Jaguar Land Rover poinformował o wstrzymaniu na dwa tygodnie w październiku produkcji w brytyjskiej fabryce w Solihul. Jako powód podano właśnie spadek popytu w Chinach. Po tym komunikacie kurs akcji Tata Motor, właściciela JLR, zwalił się w Mumbaju o 13 proc. Z wartości rynkowej spółki wyparowało 1,2 mld USD, za co można by kupić około 25 tys. SUV-ów Jaguar F-Pace sprzedawanych po 47 tys. USD.
Sprzedaż aut tej firmy spadła w Chinach w minionym miesiącu o 46 proc. w wyniku obaw o przyszłość ceł importowych wobec wciąż trwającego napięcia handlowego. Już wcześniej najwięksi na świecie producenci luksusowych aut BMW i Daimler ostrzegli o możliwym spadku zysków w wyniku amerykańsko chińskiej wojny handlowej, która zniechęca chińskich klientów do odwiedzania salonów dilerskich.
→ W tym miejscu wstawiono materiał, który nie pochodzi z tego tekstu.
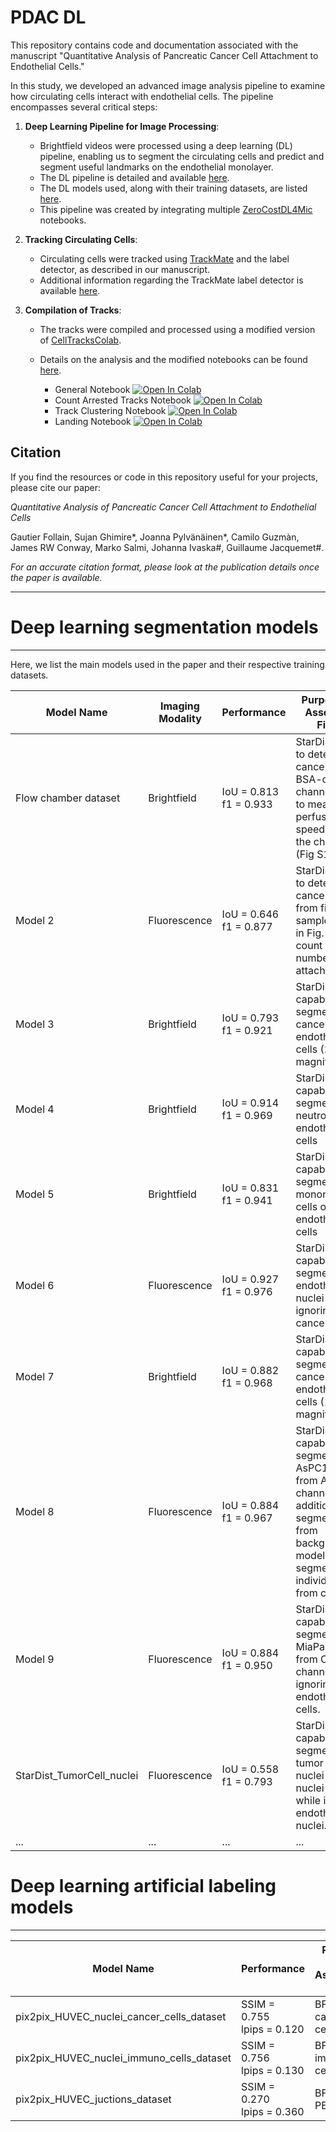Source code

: # PDAC DL

This repository contains code and documentation associated with the manuscript "Quantitative Analysis of Pancreatic Cancer Cell Attachment to Endothelial Cells."

In this study, we developed an advanced image analysis pipeline to examine how circulating cells interact with endothelial cells. The pipeline encompasses several critical steps:

1. **Deep Learning Pipeline for Image Processing**:
   - Brightfield videos were processed using a deep learning (DL) pipeline, enabling us to segment the circulating cells and predict and segment useful landmarks on the endothelial monolayer.
   - The DL pipeline is detailed and available [here](https://github.com/CellMigrationLab/PDAC_DL/tree/main/DL_pipeline#deep-learning-based-image-analysis-pipeline).
   - The DL models used, along with their training datasets, are listed [here](https://github.com/CellMigrationLab/PDAC_DL/blob/main/README.md#deep-learning-segmentation-models).
   - This pipeline was created by integrating multiple [ZeroCostDL4Mic](https://github.com/HenriquesLab/ZeroCostDL4Mic) notebooks.

2. **Tracking Circulating Cells**:
   - Circulating cells were tracked using [TrackMate](https://imagej.net/plugins/trackmate/) and the label detector, as described in our manuscript.
   - Additional information regarding the TrackMate label detector is available [here](https://imagej.net/plugins/trackmate/detectors/trackmate-label-image-detector).

3. **Compilation of Tracks**:
   - The tracks were compiled and processed using a modified version of [CellTracksColab](https://github.com/CellMigrationLab/CellTracksColab).
   - Details on the analysis and the modified notebooks can be found [here](https://github.com/CellMigrationLab/PDAC_DL/tree/main/CellTracksColab#pdac-celltrackscolab).

      - General Notebook [![Open In Colab](https://colab.research.google.com/assets/colab-badge.svg)](https://colab.research.google.com/github/guijacquemet/PDAC_DL/blob/main/CellTracksColab/PDAC_CellTracksColab_General.ipynb)
      - Count Arrested Tracks Notebook [![Open In Colab](https://colab.research.google.com/assets/colab-badge.svg)](https://colab.research.google.com/github/guijacquemet/PDAC_DL/blob/main/CellTracksColab/PDAC_CellTracksColab_Arrested_Tracks.ipynb)
      - Track Clustering Notebook [![Open In Colab](https://colab.research.google.com/assets/colab-badge.svg)](https://colab.research.google.com/github/guijacquemet/PDAC_DL/blob/main/CellTracksColab/PDAC_CellTracksColab_Track_Clustering.ipynb)
      - Landing Notebook [![Open In Colab](https://colab.research.google.com/assets/colab-badge.svg)](https://colab.research.google.com/github/guijacquemet/PDAC_DL/blob/main/CellTracksColab/PDAC_CellTracksColab_Landing_Tracks.ipynb)




   

## Citation

If you find the resources or code in this repository useful for your projects, please cite our paper:

*Quantitative Analysis of Pancreatic Cancer Cell Attachment to Endothelial Cells*

Gautier Follain, Sujan Ghimire*, Joanna Pylvänäinen*, Camilo Guzmàn, James RW Conway, Marko Salmi, Johanna Ivaska#, Guillaume Jacquemet#.

*For an accurate citation format, please look at the publication details once the paper is available.*

---



# Deep learning segmentation models
------------------

Here, we list the main models used in the paper and their respective training datasets.


| Model Name | Imaging Modality | Performance | Purpose and Associated Figure | Training Dataset Link | Training Notebook Link |
|------------|------------------|-------------|-------------------------------|-----------------------|------------------------|
| Flow chamber dataset | Brightfield      |  IoU = 0.813 <br> f1 = 0.933 | StarDist model to detect cancer cells in BSA-coated channels. Used to measure perfusion speed inside the channels (Fig S1). | [Link](https://zenodo.org/records/4034939) | [StarDist 2D Notebook](https://github.com/HenriquesLab/ZeroCostDL4Mic/wiki#segmentation-networks) |
| Model 2    | Fluorescence     | IoU = 0.646 <br> f1 = 0.877 | StarDist model to detect cancer cells from fixed samples. Used in Fig. 1 to count the number of attached cells | [Link](https://doi.org/10.5281/zenodo.10572310) | [StarDist 2D Notebook](https://github.com/HenriquesLab/ZeroCostDL4Mic/wiki#segmentation-networks) |
| Model 3    | Brightfield | IoU = 0.793 <br> f1 = 0.921 | StarDist model capable of segmenting cancer cells on endothelial cells (20x magnification) | [Link](https://doi.org/10.5281/zenodo.10572122) | [StarDist 2D Notebook](https://github.com/HenriquesLab/ZeroCostDL4Mic/wiki#segmentation-networks) |
| Model 4    | Brightfield | IoU = 0.914 <br> f1 = 0.969 | StarDist model capable of segmenting neutrophils on endothelial cells | [Link](https://doi.org/10.5281/zenodo.10572231) | [StarDist 2D Notebook](https://github.com/HenriquesLab/ZeroCostDL4Mic/wiki#segmentation-networks) |
| Model 5    | Brightfield | IoU = 0.831 <br> f1 = 0.941 | StarDist model capable of segmenting mononucleated cells on endothelial cells | [Link](https://doi.org/10.5281/zenodo.10572200) | [StarDist 2D Notebook](https://github.com/HenriquesLab/ZeroCostDL4Mic/wiki#segmentation-networks) |
| Model 6    | Fluorescence     | IoU = 0.927 <br> f1 = 0.976 | StarDist model capable of segmenting endothelial nuclei while ignoring cancer cells | [Link](https://doi.org/10.5281/zenodo.10617532) | [StarDist 2D Notebook](https://github.com/HenriquesLab/ZeroCostDL4Mic/wiki#segmentation-networks) |
| Model 7    | Brightfield     | IoU = 0.882 <br> f1 = 0.968 | StarDist model capable of segmenting cancer cells on endothelial cells (10x magnification) | [Link](https://zenodo.org/uploads/13304399) | [StarDist 2D Notebook](https://github.com/HenriquesLab/ZeroCostDL4Mic/wiki#segmentation-networks) |
| Model 8    | Fluorescence     | IoU = 0.884 <br> f1 = 0.967 | StarDist model capable of segmenting AsPC1 cells from AsPC1 channel, in addition to segmenting from background, model also segments individual cells from clusters. | [Link](10.5281/zenodo.13442128) | [StarDist 2D Notebook](https://github.com/HenriquesLab/ZeroCostDL4Mic/wiki#segmentation-networks) |
| Model 9    | Fluorescence     | IoU = 0.884 <br> f1 = 0.950 | StarDist model capable of segmenting MiaPaCa2 cells from CD44 channel while ignoring endothelial cells. | [Link](10.5281/zenodo.13442877) | [StarDist 2D Notebook](https://github.com/HenriquesLab/ZeroCostDL4Mic/wiki#segmentation-networks) |
| StarDist_TumorCell_nuclei | Fluorescence     | IoU = 0.558 <br> f1 = 0.793 | StarDist model capable of segmenting tumor cell nuclei from the nuclei channel while ignoring endothelial nuclei. | [Link](https://doi.org/10.5281/zenodo.13443221) | [StarDist 2D Notebook](https://github.com/HenriquesLab/ZeroCostDL4Mic/wiki#segmentation-networks) |
| ...        | ...            | ...  | ...         | ...                             | ...                   | ...                    |



# Deep learning artificial labeling models
------------------
| Model Name | Performance | Purpose and Associated Figure | Training Dataset Link | Training Notebook Link |
|------------|-------------|-------------------------------|-----------------------|------------------------|
| pix2pix_HUVEC_nuclei_cancer_cells_dataset | SSIM = 0.755 <br> lpips = 0.120 | BF to Dapi cancer cells | [Link](https://doi.org/10.5281/zenodo.10621667) | [Pix2pix Notebook](https://github.com/HenriquesLab/ZeroCostDL4Mic/wiki#image-to-image-translation-networks) |
| pix2pix_HUVEC_nuclei_immuno_cells_dataset | SSIM = 0.756 <br> lpips = 0.130 | BF to Dapi immuno cells | [Link](https://doi.org/110.5281/zenodo.10617565) | [Pix2pix Notebook](https://github.com/HenriquesLab/ZeroCostDL4Mic/wiki#image-to-image-translation-networks) |
| pix2pix_HUVEC_juctions_dataset | SSIM = 0.270 <br> lpips = 0.360 | BF to PECAM | [Link](https://doi.org/10.5281/zenodo.10611092) | [Pix2pix Notebook](https://github.com/HenriquesLab/ZeroCostDL4Mic/wiki#image-to-image-translation-networks) |
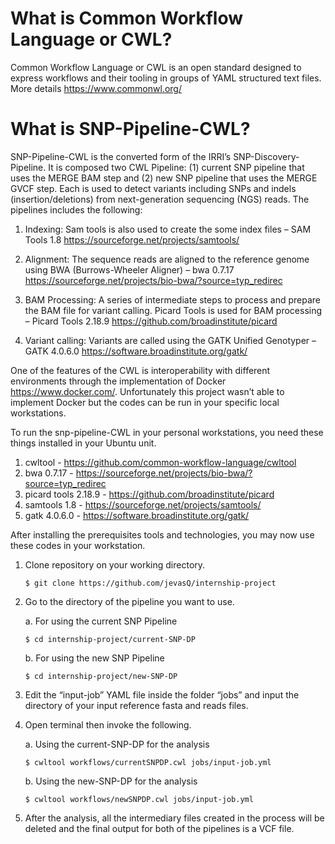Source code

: # What is Common Workflow Language or CWL?
Common Workflow Language or CWL is an open standard designed to express workflows and their tooling in groups of YAML structured text files. More details https://www.commonwl.org/

# What is SNP-Pipeline-CWL?
SNP-Pipeline-CWL is the converted form of the IRRI’s SNP-Discovery-Pipeline. It is composed two CWL Pipeline: (1) current SNP pipeline that uses the MERGE BAM step and (2) new SNP pipeline that uses the MERGE GVCF step. Each is used to detect variants including SNPs and indels (insertion/deletions) from next-generation sequencing (NGS) reads. The pipelines includes the following:

1. Indexing: Sam tools is also used to create the some index files – SAM Tools 1.8 https://sourceforge.net/projects/samtools/

2. Alignment: The sequence reads are aligned to the reference genome using BWA (Burrows-Wheeler Aligner) – bwa 0.7.17 https://sourceforge.net/projects/bio-bwa/?source=typ_redirec

3. BAM Processing: A series of intermediate steps to process and prepare the BAM file for variant calling. Picard Tools is used for BAM processing – Picard Tools 2.18.9 https://github.com/broadinstitute/picard 

4. Variant calling: Variants are called using the GATK Unified Genotyper – GATK 4.0.6.0 https://software.broadinstitute.org/gatk/

One of the features of the CWL is interoperability with different environments through the implementation of Docker https://www.docker.com/. Unfortunately this project wasn’t able to implement Docker but the codes can be run in your specific local workstations. 

To run the snp-pipeline-CWL in your personal workstations, you need these things installed in your Ubuntu unit.
1. cwltool - https://github.com/common-workflow-language/cwltool
2. bwa 0.7.17 - https://sourceforge.net/projects/bio-bwa/?source=typ_redirec
3. picard tools 2.18.9 - https://github.com/broadinstitute/picard 
4. samtools 1.8 - https://sourceforge.net/projects/samtools/  
5. gatk 4.0.6.0 - https://software.broadinstitute.org/gatk/

After installing the prerequisites tools and technologies, you may now use these codes in your workstation.

1. Clone repository on your working directory.
	
	`$ git clone https://github.com/jevasQ/internship-project`

2. Go to the directory of the pipeline you want to use.

	a. For using the current SNP Pipeline
	
	`$ cd internship-project/current-SNP-DP`

	b. For using the new SNP Pipeline
	
	`$ cd internship-project/new-SNP-DP`

3. Edit the “input-job” YAML file inside the folder “jobs” and input the directory of your input reference fasta and reads files.

4. Open terminal then invoke the following.

	a. Using the current-SNP-DP for the analysis
	
	`$ cwltool workflows/currentSNPDP.cwl jobs/input-job.yml`

	b. Using the new-SNP-DP for the analysis	
	
	`$ cwltool workflows/newSNPDP.cwl jobs/input-job.yml`
	
5. After the analysis, all the intermediary files created in the process will be deleted and the final output for both of the pipelines is a VCF file.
Spadek sprzedaży samochodów w Chinach odczuwają też amerykańscy producenci. General Motors wśród przyczyn tego załamania popytu wymienia obok wojny handlowej, spowolnienie tempa wzrostu gospodarczego, osłabienie waluty i straty na giełdach. Ewentualne podwyżki stawek celnych boleśnie może odczuć BMW, bo swoje popularne modele takie jak X5 dostarcza do Chin z amerykańskiej fabryki w Spartanburgu. A Ralf Speth, prezes Jaguar Land Rover ostrzegł premier Theresę May, że zła umowa w sprawie brexitu może kosztować firmę ponad 1,2 mld funtów, a kilkadziesiąt tysięcy ludzi straci pracę.